» Input for this task:
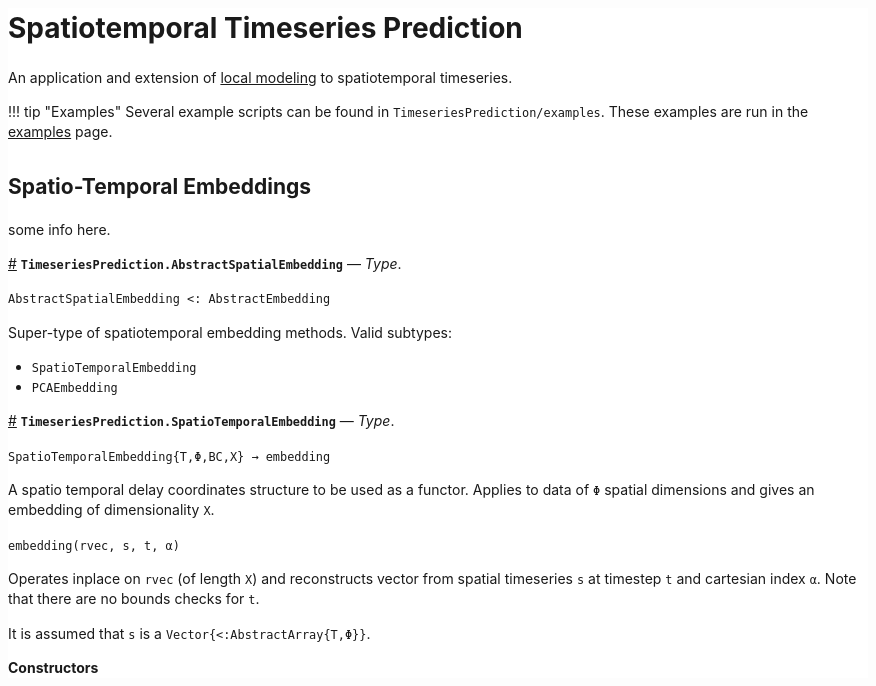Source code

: 
<a id='Spatiotemporal-Timeseries-Prediction-1'></a>

# Spatiotemporal Timeseries Prediction


An application and extension of [local modeling](tsprediction/localmodels) to spatiotemporal timeseries.


!!! tip "Examples"
    Several example scripts can be found in `TimeseriesPrediction/examples`. These examples are run in the [examples](stexamples.md) page.



<a id='Spatio-Temporal-Embeddings-1'></a>

## Spatio-Temporal Embeddings


some info here.

<a id='TimeseriesPrediction.AbstractSpatialEmbedding' href='#TimeseriesPrediction.AbstractSpatialEmbedding'>#</a>
**`TimeseriesPrediction.AbstractSpatialEmbedding`** &mdash; *Type*.



```
AbstractSpatialEmbedding <: AbstractEmbedding
```

Super-type of spatiotemporal embedding methods. Valid subtypes:

  * `SpatioTemporalEmbedding`
  * `PCAEmbedding`

<a id='TimeseriesPrediction.SpatioTemporalEmbedding' href='#TimeseriesPrediction.SpatioTemporalEmbedding'>#</a>
**`TimeseriesPrediction.SpatioTemporalEmbedding`** &mdash; *Type*.



```
SpatioTemporalEmbedding{T,Φ,BC,X} → embedding
```

A spatio temporal delay coordinates structure to be used as a functor. Applies to data of `Φ` spatial dimensions and gives an embedding of dimensionality `X`.

```
embedding(rvec, s, t, α)
```

Operates inplace on `rvec` (of length `X`) and reconstructs vector from spatial timeseries `s` at timestep `t` and cartesian index `α`. Note that there are no bounds checks for `t`.

It is assumed that `s` is a `Vector{<:AbstractArray{T,Φ}}`.

**Constructors**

» Exercise prompt: Repeat the data exactly, excluding the pictures.

» Written answer:
Source code

: 
<a id='Spatiotemporal-Timeseries-Prediction-1'></a>

# Spatiotemporal Timeseries Prediction


An application and extension of [local modeling](tsprediction/localmodels) to spatiotemporal timeseries.


!!! tip "Examples"
    Several example scripts can be found in `TimeseriesPrediction/examples`. These examples are run in the [examples](stexamples.md) page.



<a id='Spatio-Temporal-Embeddings-1'></a>

## Spatio-Temporal Embeddings


some info here.

<a id='TimeseriesPrediction.AbstractSpatialEmbedding' href='#TimeseriesPrediction.AbstractSpatialEmbedding'>#</a>
**`TimeseriesPrediction.AbstractSpatialEmbedding`** &mdash; *Type*.



```
AbstractSpatialEmbedding <: AbstractEmbedding
```

Super-type of spatiotemporal embedding methods. Valid subtypes:

  * `SpatioTemporalEmbedding`
  * `PCAEmbedding`

<a id='TimeseriesPrediction.SpatioTemporalEmbedding' href='#TimeseriesPrediction.SpatioTemporalEmbedding'>#</a>
**`TimeseriesPrediction.SpatioTemporalEmbedding`** &mdash; *Type*.



```
SpatioTemporalEmbedding{T,Φ,BC,X} → embedding
```

A spatio temporal delay coordinates structure to be used as a functor. Applies to data of `Φ` spatial dimensions and gives an embedding of dimensionality `X`.

```
embedding(rvec, s, t, α)
```

Operates inplace on `rvec` (of length `X`) and reconstructs vector from spatial timeseries `s` at timestep `t` and cartesian index `α`. Note that there are no bounds checks for `t`.

It is assumed that `s` is a `Vector{<:AbstractArray{T,Φ}}`.

**Constructors**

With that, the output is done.